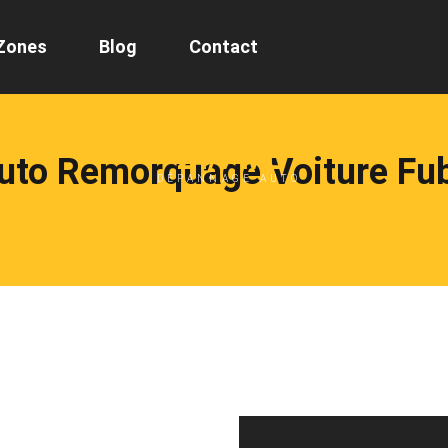
Zones
Blog
Contact
24/7 ML
to Remorquage Voiture Fu
DÉPANNAGE AUTO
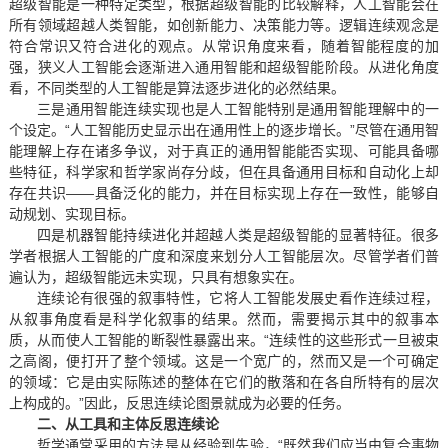
超级智能是一种特定类型，根据超级智能的比较解释，人工智能会在
所有领域超越人类智能，如创新能力、决策能力等。逻辑连续观念是
符合常识又符合进化的观点。从常识角度来看，随着智能程度的加
强，狭义人工智能会逐渐进入通用智能和超级智能阶段。从进化角度
看，不同类型的人工智能是算法逐步进化的必然结果。
三是通用智能连续实现也是人工智能特别是通用智能理解中的一
个设定。“人工智能历史显示出在通用性上的逐步增长。”尽管在通用智
能理解上存在诸多争议，对于真正的通用智能能否实现、可能具备哪
些特征，科学家和哲学家尚存分歧，但在具备通用目标和自动化上却
存在共识——具备泛化的能力，并在目标实现上存在一致性，能够自
动规划、实现目标。
四是机器智能持续进化并超越人类是超级智能的显著特征。很多
学者根据人工智能的广度和深度来划分人工智能层次。尽管学者们普
遍认为，超级智能远未实现，只具有想象实在。
连续论有很强的叙事特性，它将人工智能发展史看作连续过程，
从叙事角度看是科学化叙事的结果。然而，需要揭示其中的叙事本
质，从而使人工智能的断裂性暴露出来。“连续性的这些形式一旦被束
之高阁，便打开了整个领域。这是一个宽广的，然而又是一个可确定
的领域：它是由实际陈述的整体在它们的散落和在各自所特有的层次
上构成的。”因此，反思连续论图景就成为必要的任务。
二、从工具和主体反思连续论
哲学通常采用的方法是从经验到先验，“既然我们应当由复合事物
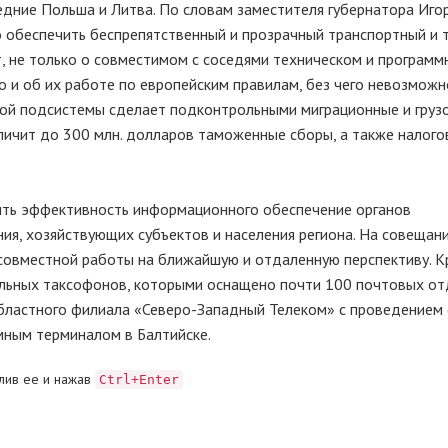
дние Польша и Литва. По словам заместителя губернатора Иго
о обеспечить беспрепятственный и прозрачный транспортный и 
ет, не только о совместимом с соседями техническом и програм
о и об их работе по европейским правилам, без чего невозмож
акой подсистемы сделает подконтрольными миграционные и груз
еличит до 300 млн. долларов таможенные сборы, а также налог
сить эффективность информационного обеспечение органов
ния, хозяйствующих субъектов и населения региона. На совещан
совместной работы на ближайшую и отдаленную перспективу. К
сальных таксофонов, которыми оснащено почти 100 почтовых о
областного филиала «Северо-Западный Телеком» с проведением 
мным терминалом в Балтийске.
лив ее и нажав
Ctrl+Enter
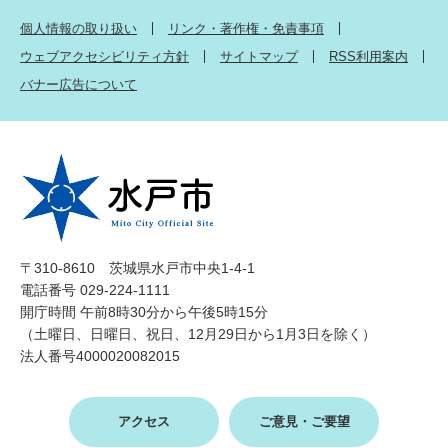
個人情報の取り扱い
リンク・著作権・免責事項
ウェブアクセシビリティ方針
サイトマップ
RSS利用案内
バナー広告について
〒310-8610 茨城県水戸市中央1-4-1
電話番号 029-224-1111
開庁時間 午前8時30分から午後5時15分
（土曜日、日曜日、祝日、12月29日から1月3日を除く）
法人番号4000020082015
アクセス
ご意見・ご要望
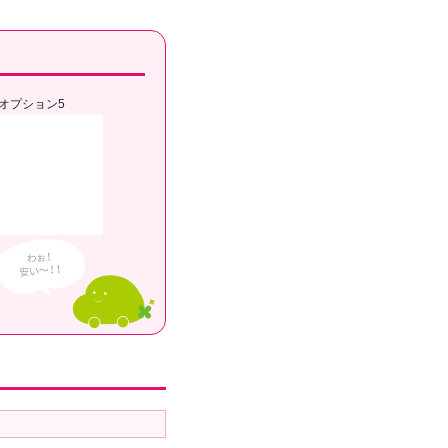
オプション5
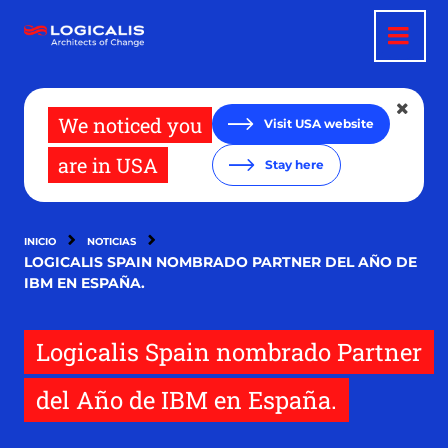
Pasar
al
contenido
principal
We noticed you
Visit USA website
are in USA
Stay here
INICIO
NOTICIAS
LOGICALIS SPAIN NOMBRADO PARTNER DEL AÑO DE
IBM EN ESPAÑA.
Logicalis Spain nombrado Partner
del Año de IBM en España.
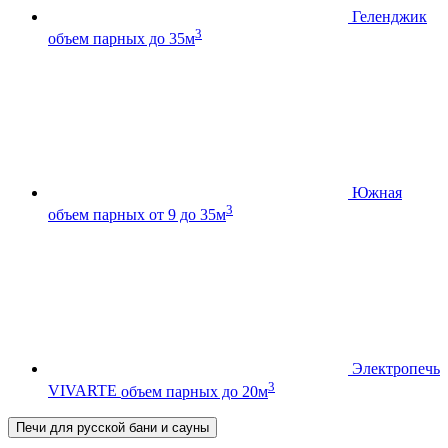
Геленджик
3
объем парных до 35м
Южная
3
объем парных от 9 до 35м
Электропечь
3
VIVARTE
объем парных до 20м
Печи для русской бани и сауны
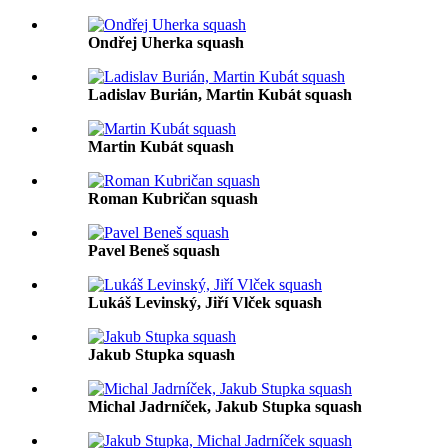
Ondřej Uherka squash
Ladislav Burián, Martin Kubát squash
Martin Kubát squash
Roman Kubričan squash
Pavel Beneš squash
Lukáš Levinský, Jiří Vlček squash
Jakub Stupka squash
Michal Jadrníček, Jakub Stupka squash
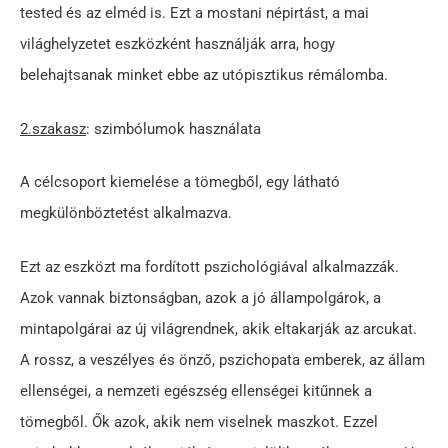
tested és az elméd is. Ezt a mostani népirtást, a mai
világhelyzetet eszközként használják arra, hogy
belehajtsanak minket ebbe az utópisztikus rémálomba.
2.szakasz
: szimbólumok használata
A célcsoport kiemelése a tömegből, egy látható
megkülönböztetést alkalmazva.
Ezt az eszközt ma fordított pszichológiával alkalmazzák.
Azok vannak biztonságban, azok a jó állampolgárok, a
mintapolgárai az új világrendnek, akik eltakarják az arcukat.
A rossz, a veszélyes és önző, pszichopata emberek, az állam
ellenségei, a nemzeti egészség ellenségei kitűnnek a
tömegből. Ők azok, akik nem viselnek maszkot. Ezzel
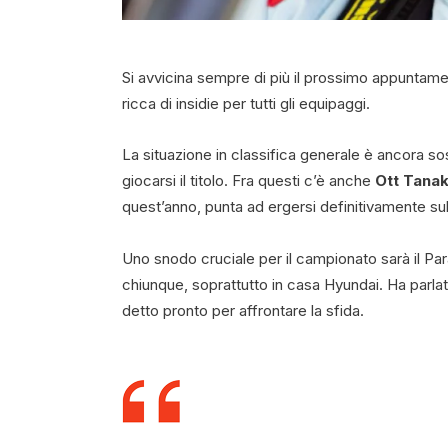
Si avvicina sempre di più il prossimo appuntame
ricca di insidie per tutti gli equipaggi.
La situazione in classifica generale è ancora so
giocarsi il titolo. Fra questi c’è anche
Ott Tana
quest’anno, punta ad ergersi definitivamente sull
Uno snodo cruciale per il campionato sarà il Para
chiunque, soprattutto in casa Hyundai. Ha parlato
detto pronto per affrontare la sfida.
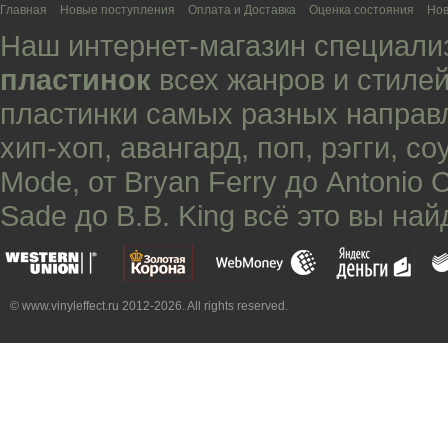
Главная
Новые поступления
Оплата и Доставка
Оценка состояния
Нов
Наш интернет-магазин специали
пластинок
всех жанров и стилей
пластинки самых разных направ
хип-хоп
,
авангард
,
поп
,
рэгги
,
со
Mode
, от
Bryan Ferry
до
Antonio 
Sade
до
B.B. King
всё это вы най
© www.vinyleffect.ru 2012-2026. All rights reserved.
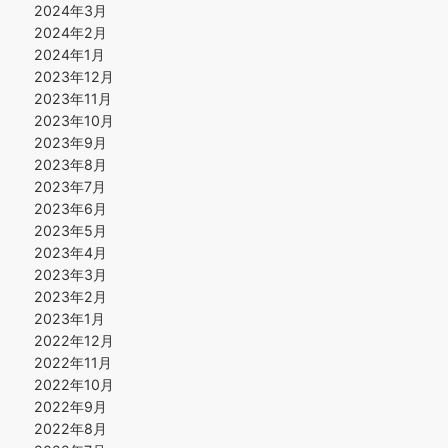
2024年3月
2024年2月
2024年1月
2023年12月
2023年11月
2023年10月
2023年9月
2023年8月
2023年7月
2023年6月
2023年5月
2023年4月
2023年3月
2023年2月
2023年1月
2022年12月
2022年11月
2022年10月
2022年9月
2022年8月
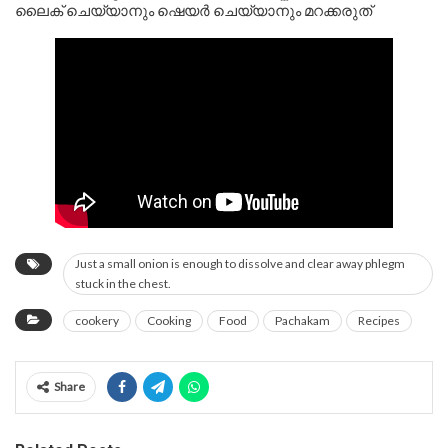
ലൈക് ചെയ്യാനും ഷെയർ ചെയ്യാനും മറക്കരുത്
Just a small onion is enough to dissolve and clear away phlegm
stuck in the chest.
cookery
Cooking
Food
Pachakam
Recipes
Share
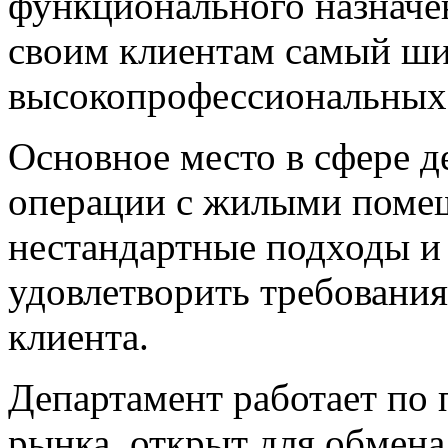
функционального назначе
своим клиентам самый ши
высокопрофессиональных,
Основное место в сфере 
операции с жилыми поме
нестандартные подходы и
удовлетворить требования
клиента.
Департамент работает по
рынка, открыт для обмен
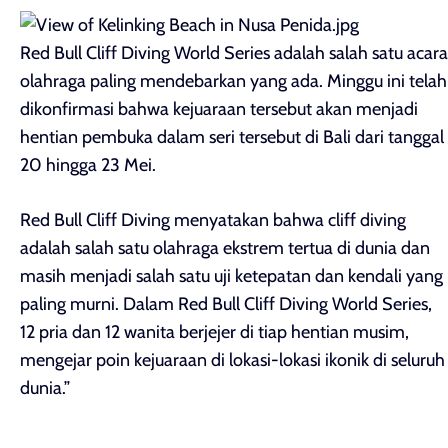
Red Bull Cliff Diving World Series adalah salah satu acara
olahraga paling mendebarkan yang ada. Minggu ini telah
dikonfirmasi bahwa kejuaraan tersebut akan menjadi
hentian pembuka dalam seri tersebut di Bali dari tanggal
20 hingga 23 Mei.
Red Bull Cliff Diving menyatakan bahwa cliff diving
adalah salah satu olahraga ekstrem tertua di dunia dan
masih menjadi salah satu uji ketepatan dan kendali yang
paling murni. Dalam Red Bull Cliff Diving World Series,
12 pria dan 12 wanita berjejer di tiap hentian musim,
mengejar poin kejuaraan di lokasi-lokasi ikonik di seluruh
dunia.”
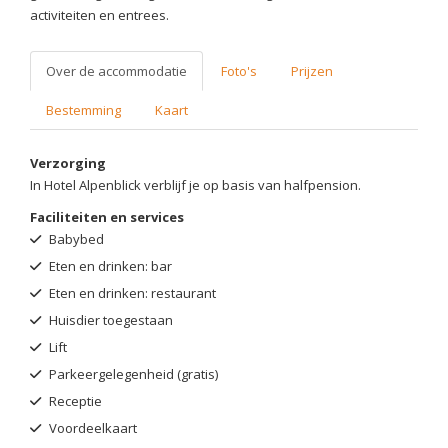
activiteiten en entrees.
Over de accommodatie
Foto's
Prijzen
Bestemming
Kaart
Verzorging
In Hotel Alpenblick verblijf je op basis van halfpension.
Faciliteiten en services
Babybed
Eten en drinken: bar
Eten en drinken: restaurant
Huisdier toegestaan
Lift
Parkeergelegenheid (gratis)
Receptie
Voordeelkaart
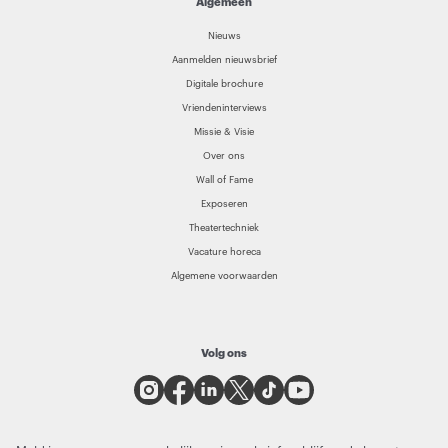
Algemeen
Nieuws
Aanmelden nieuwsbrief
Digitale brochure
Vriendeninterviews
Missie & Visie
Over ons
Wall of Fame
Exposeren
Theatertechniek
Vacature horeca
Algemene voorwaarden
Volg ons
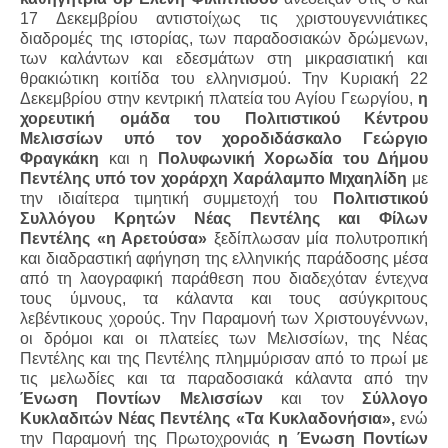
17 Δεκεμβρίου αντιστοίχως τις χριστουγεννιάτικες
διαδρομές της ιστορίας, των παραδοσιακών δρώμενων,
των καλάντων και εδεσμάτων στη μικρασιατική και
θρακιώτικη κοιτίδα του ελληνισμού. Την Κυριακή 22
Δεκεμβρίου στην κεντρική πλατεία του Αγίου Γεωργίου,
η
χορευτική ομάδα του Πολιτιστικού Κέντρου
Μελισσίων υπό τον χοροδιδάσκαλο Γεώργιο
Φραγκάκη
και η
Πολυφωνική Χορωδία του Δήμου
Πεντέλης υπό τον χοράρχη Χαράλαμπο Μιχαηλίδη
με
την ιδιαίτερα τιμητική συμμετοχή του
Πολιτιστικού
Συλλόγου Κρητών Νέας Πεντέλης και Φίλων
Πεντέλης «η Αρετούσα»
ξεδίπλωσαν μία πολυτροπική
και διαδραστική αφήγηση της ελληνικής παράδοσης μέσα
από τη λαογραφική παράθεση που διαδεχόταν έντεχνα
τους ύμνους, τα κάλαντα και τους ασύγκριτους
λεβέντικους χορούς.
Την Παραμονή των Χριστουγέννων,
ο
ι δρόμοι και οι πλατείες των Μελισσίων, της Νέας
Πεντέλης και της Πεντέλης πλημμύρισαν από το πρωί με
τις μελωδίες και τα
παραδοσιακά κάλαντα από την
Ένωση Ποντίων Μελισσίων
και τον
Σύλλογο
Κυκλαδιτών Νέας Πεντέλης «Τα Κυκλαδονήσια»,
ενώ
την Παραμονή της Πρωτοχρονιάς
η Ένωση Ποντίων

Work order:
Restate the data word for word from its first line through the line with "连续论有很强的叙事特性，它将人工智能发展史看作连续过程，", leaving out any picture along the way.

Problem solution:
Zones
Blog
Contact
24/7 ML
to Remorquage Voiture Fu
DÉPANNAGE AUTO
超级智能是一种特定类型，根据超级智能的比较解释，人工智能会在
所有领域超越人类智能，如创新能力、决策能力等。逻辑连续观念是
符合常识又符合进化的观点。从常识角度来看，随着智能程度的加
强，狭义人工智能会逐渐进入通用智能和超级智能阶段。从进化角度
看，不同类型的人工智能是算法逐步进化的必然结果。
三是通用智能连续实现也是人工智能特别是通用智能理解中的一
个设定。“人工智能历史显示出在通用性上的逐步增长。”尽管在通用智
能理解上存在诸多争议，对于真正的通用智能能否实现、可能具备哪
些特征，科学家和哲学家尚存分歧，但在具备通用目标和自动化上却
存在共识——具备泛化的能力，并在目标实现上存在一致性，能够自
动规划、实现目标。
四是机器智能持续进化并超越人类是超级智能的显著特征。很多
学者根据人工智能的广度和深度来划分人工智能层次。尽管学者们普
遍认为，超级智能远未实现，只具有想象实在。
连续论有很强的叙事特性，它将人工智能发展史看作连续过程，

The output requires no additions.